Now let’s look at three samples with high, medium and low probability of taking a loan and trace the decision making process for them.

High probability client

One more time, there are two crucial variables. X19 (total number of the client’s expenses last month) and X372 (total client’s salary last 3 months). This value is correlated with bigger chances of needing the loan.

Medium probability client

This chart shows again, that the importance of the X19 variable is one of the highest in this model. Contribution value here is higher by about a half than the second one – X42 (amount of client spending for decorations). The interesting fact is, another important variable – X372 has a negative contribution value here.

Low probability client

For a low probability client the situation is more interesting. X19 (total number of the client’s expenses last month) still has some influence (negative this time), but there are two variables that have a greater influence here:

X131 - Real estate taxes - This client had three expenses for real estate taxes in the last month. A person that owns three properties is likely wealthy and isn’t in need of a loan.
X42 - Expenses for decorations - people that can splurge on decorations probably have enough money to get by and don’t need a loan.

1.4.4 Profile of a typical loan taker

By analyzing the provided data we vere able to create a profile of the typical person that wants to apply for a loan. In the last month this person:

Earned 4100 zł
Had more than 900 expenses
Spent more than 14 000zł (!)
Didn’t really spend anything on decorations or charity

We were surprised how much this person spends - over three times the income. It might be that this person had a sudden large expense - a new car, health problems or some sudden repairs. They might not have enough money in the bank to cover that so they are forced to take out a loan.

1.5 Bussiness value

A bank could use this model to predict whether a given client is likely to apply for a loan or not. This knowledge could be used to optimize loan offering by targeting individuals likely to need a loan.

The bank has provided us with a gain matrix that can be used as a metric to judge how much value our model provides.

	true - 0	true - 1
predicted - 0	+2%	-5%
predicted - 1	-2%	+5%

This matrix rewards good predictions and penalizes wrong ones depending on severity of the mistake. In case where we predicted that someone wouldn’t apply for a loan but they did the penality is quite severe - each loan generates large profit for the bank. It’s better to be a little aggressive in the marketing and make sure that we don’t miss any clients that could possibly take a loan.

On the other hand the marketing can’t be too aggressive. Clients might get annoyed by constant spam of messages with various propositions. That’s why cases where the model wrongly predicted that a client would apply for a loan are also penalized, but to a lesser degree.

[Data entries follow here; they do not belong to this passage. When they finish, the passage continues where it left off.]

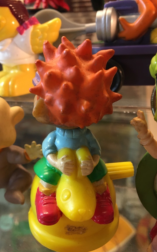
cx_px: 70
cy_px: 127
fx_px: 219
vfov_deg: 59.7
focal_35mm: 32
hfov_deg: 39.4
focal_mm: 4.15
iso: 160
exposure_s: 1/33
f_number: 2.2
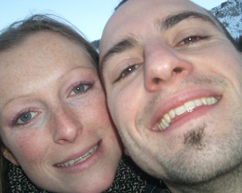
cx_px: 109
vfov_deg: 29.7
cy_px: 91
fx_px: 365
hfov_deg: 36.6
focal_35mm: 51
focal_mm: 5.8
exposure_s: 1/320
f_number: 2.6
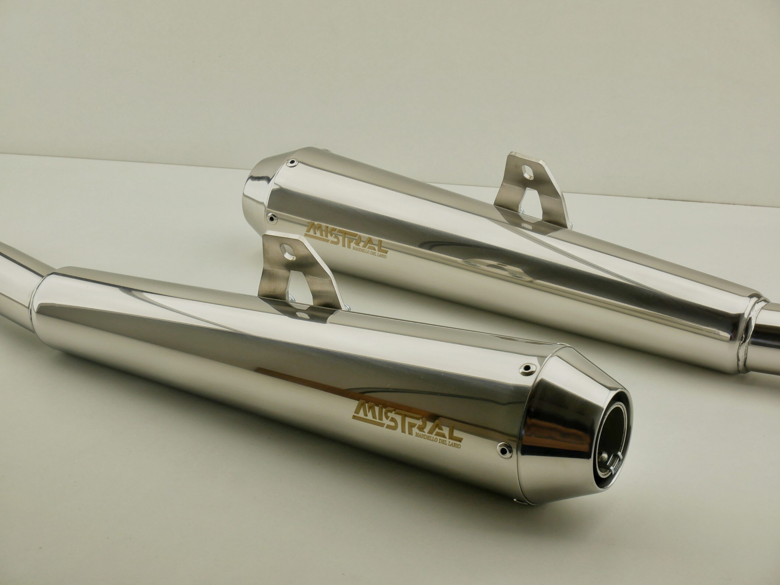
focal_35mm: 64
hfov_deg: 30.3
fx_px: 1443
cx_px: 390
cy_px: 292
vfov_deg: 22.9
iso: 200
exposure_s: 1/250
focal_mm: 32
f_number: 8
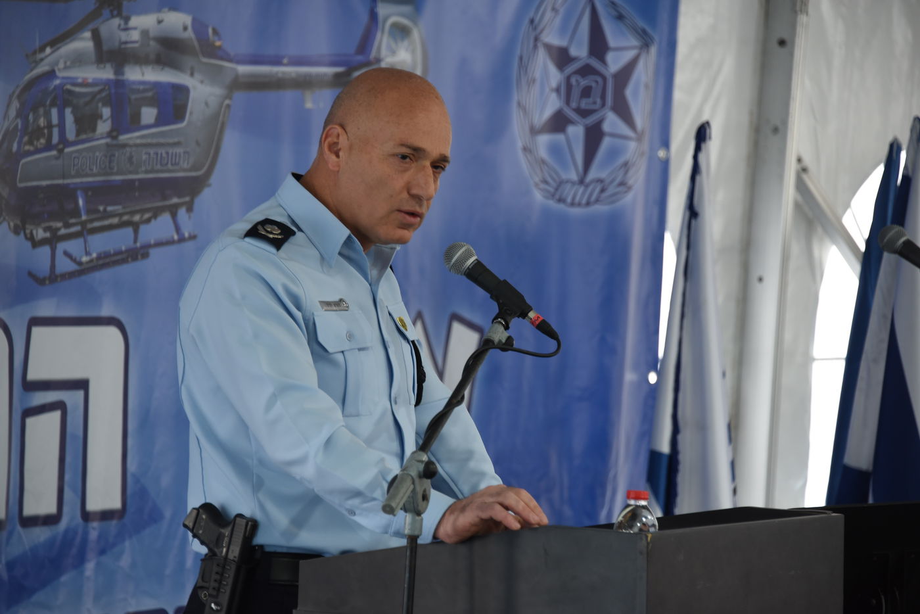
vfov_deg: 6.9
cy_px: 307
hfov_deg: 10.3
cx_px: 460
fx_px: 5112
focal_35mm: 200
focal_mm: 200
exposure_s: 1/60
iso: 1100
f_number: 5.6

By choosing the right threshold above which the value is 1 we have achieved a gain of 1.007% per sample.

Thus according to this metric our model has tangible bussiness value.

1.6 Summary

During the project we have been presented with an interesting problem of finding out how likely a client is to apply for a loan. We analyzed the problem and prepared a model that is able to predict this likeliness with a decent accuracy. Then we used various explainable machine learning methods to figure out what the model considers as important and why does it make the decisions that it does. Finally we used a special metric to estimate profits that our model could provide to the bank and found out that it has real tangible business value.

Completing this project allowed us to learn many interesting facts about people that take loans. We have created a profile of the typical loan-taker and found a few aspects of it quite surprising.

By looking at model explainations we were able to figure out the major factors that decide whether someone would be likely to apply for a loan. Without explainable machine learning methods we would be in the dark as to how the model thinks, but thanks to them we were able to watch and learn what is really important.